This looks silly, but...

My solution is essentially the same as above. Let $V$ be the vector space over $Z/2Z^n$ and let $+$ (or addition) be done component wise in modulo 2 and the string $(0,0,...,0)$ be the null vector. Let the $i$th lamp be On iff the $i$ th bit is 1 and Off otherwise. To $i$th state we assign an element $s_i$ of $V$.If $(s_1+...+s_k)$ is $(1,1,...,1)$(Call it $1_n$) for some $k$ less than ${2^{n-1}-1}$ we are done. Otherwise let $s=s_1+...+s_{2^{n-1}-1}$. If $s$ is $1_n$ we are done. If $s+s_i$ is $1_n$ (for $i=1,...,{2^{n-1}-1}$) we are done. Otherwise let us choose another subset which contributes $s'$. Now if $s+s'$ is $1_n$ we are done. Otherwise since the empty set is not there we have an $i$ with $i\le 2^{n-1}-1$ such that $s+s'+s_i$ is $1_n$(using a simple counting argument). Hence the conclusion.

Can someone kindly explain the last step of the above solutions?

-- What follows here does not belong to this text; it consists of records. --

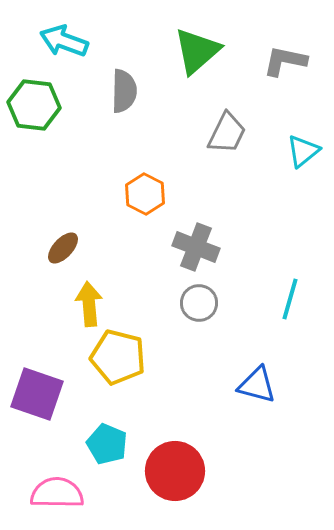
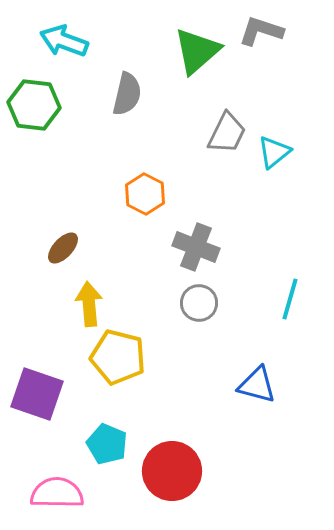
gray L-shape: moved 24 px left, 30 px up; rotated 6 degrees clockwise
gray semicircle: moved 3 px right, 3 px down; rotated 12 degrees clockwise
cyan triangle: moved 29 px left, 1 px down
red circle: moved 3 px left
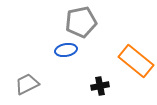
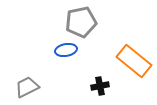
orange rectangle: moved 2 px left
gray trapezoid: moved 3 px down
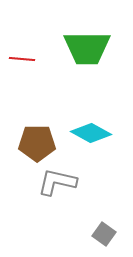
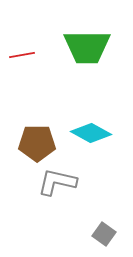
green trapezoid: moved 1 px up
red line: moved 4 px up; rotated 15 degrees counterclockwise
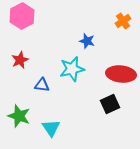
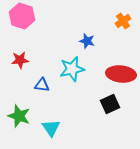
pink hexagon: rotated 15 degrees counterclockwise
red star: rotated 18 degrees clockwise
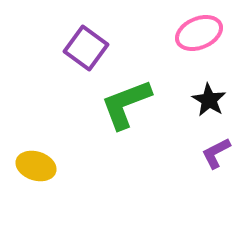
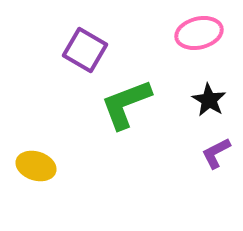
pink ellipse: rotated 9 degrees clockwise
purple square: moved 1 px left, 2 px down; rotated 6 degrees counterclockwise
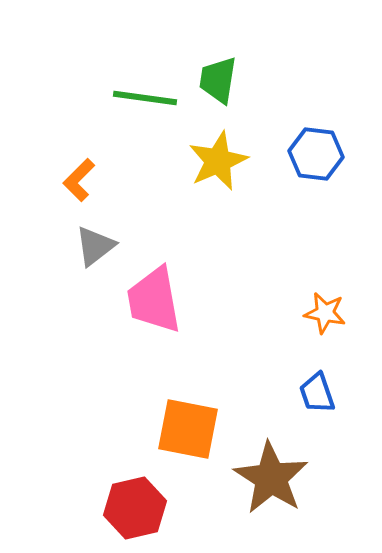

cba wrote: Can someone kindly explain the last step of the above solutions? X is the buttons you have already chosen ( |X|=$2^{n-1}-1$ ) Y is the buttons you don't know if $s' \in X$ ,then choose it , we consider the case $s' \in Y $ if you can find $s_i, s_j \in X$, that $s_i +s_j =s'$,we make $s_i, s_j $ to be the last two bottons, we notice that for the $2^{n}-2$ subsets ( except s' and the empty one ), we can make $2^{n-1}-1$ pairs of $(i,j)$ such that $s_i +s_j =s'$ each pair of $(i,j)$ can't belong to X or Y, in another word, it must be one in X and the other one in Y

hajimbrak wrote: There are $n\ge 2$ lamps, each with two states: $\textbf{on}$ or $\textbf{off}$. For each non-empty subset $A$ of the set of these lamps, there is a $\textit{soft-button}$ which operates on the lamps in $A$; that is, upon $\textit{operating}$ this button each of the lamps in $A$ changes its state(on to off and off to on). The buttons are identical and it is not known which button corresponds to which subset of lamps. Suppose all the lamps are off initially. Show that one can always switch all the lamps on by performing at most $2^{n-1}+1$ operations. Consider the space of all subsets of $A$ as a vector space $V$ over $\mathbb{F}_2$. One basis of it may be $v_i=(0,0,\dots,1,0,\dots,0),i=1,2,\dots,n$ ($1$ is at the $i$-th place and can be interpret as a subset that contains only the $i$-th element of $A$). Clearly $V$ has dimension $n$. Now we begin to push different buttons, interpret as picking distinct vectors from $V$, until the span of the vectors picked is the entire $V$. It happens no later than at the $2^{n-1}$-th pick and may be attained if we have first picked up all $2^{n-1}-1$ non zero vectors from some $n-1$ dimensional subspace of $V$. Now, suppose we span the entire $V$ at the $2^{n-1}-r$-th vector, $r\ge 0$. Thus, the first $2^{n-1}-r-1$ vectors span some $n-1$ dimensional subspace $V_0$ of $V$. The number of all non zero vectors of $V_0$ is $2^{n-1}-1$, so let $u_1,u_2,\dots,u_r$ be the missing ones. The sum of the first $2^{n-1}-r-1$ vectors is exactly $u:=u_1+u_2+\dots+u_r\in V_0$. Let the last picked up vector is $v$. Then $(1,1,\dots,1)=v'+v$, where $v'\in V_0$ implying $(1,1,\dots,1)=u+(-u+v')+v$. The dimension of the subspace $V_0'$ of $V_0$ spanned by $u_1,u_2,\dots,u_r,v'$ is at most $r+1$ and we can choose a basis of $V_0'$ which does not contain $u_1,u_2,\dots,u_r$ (easy to prove). Pushing some of the buttons corresponding to that basis, we can construct the vector $(-u+v')$ with at most $r+1$ operations. Hence, all operations needed to construct $(1,1,\dots,1)$ are at most $2^{n-1}-r+(r+1)=2^{n-1}+1$.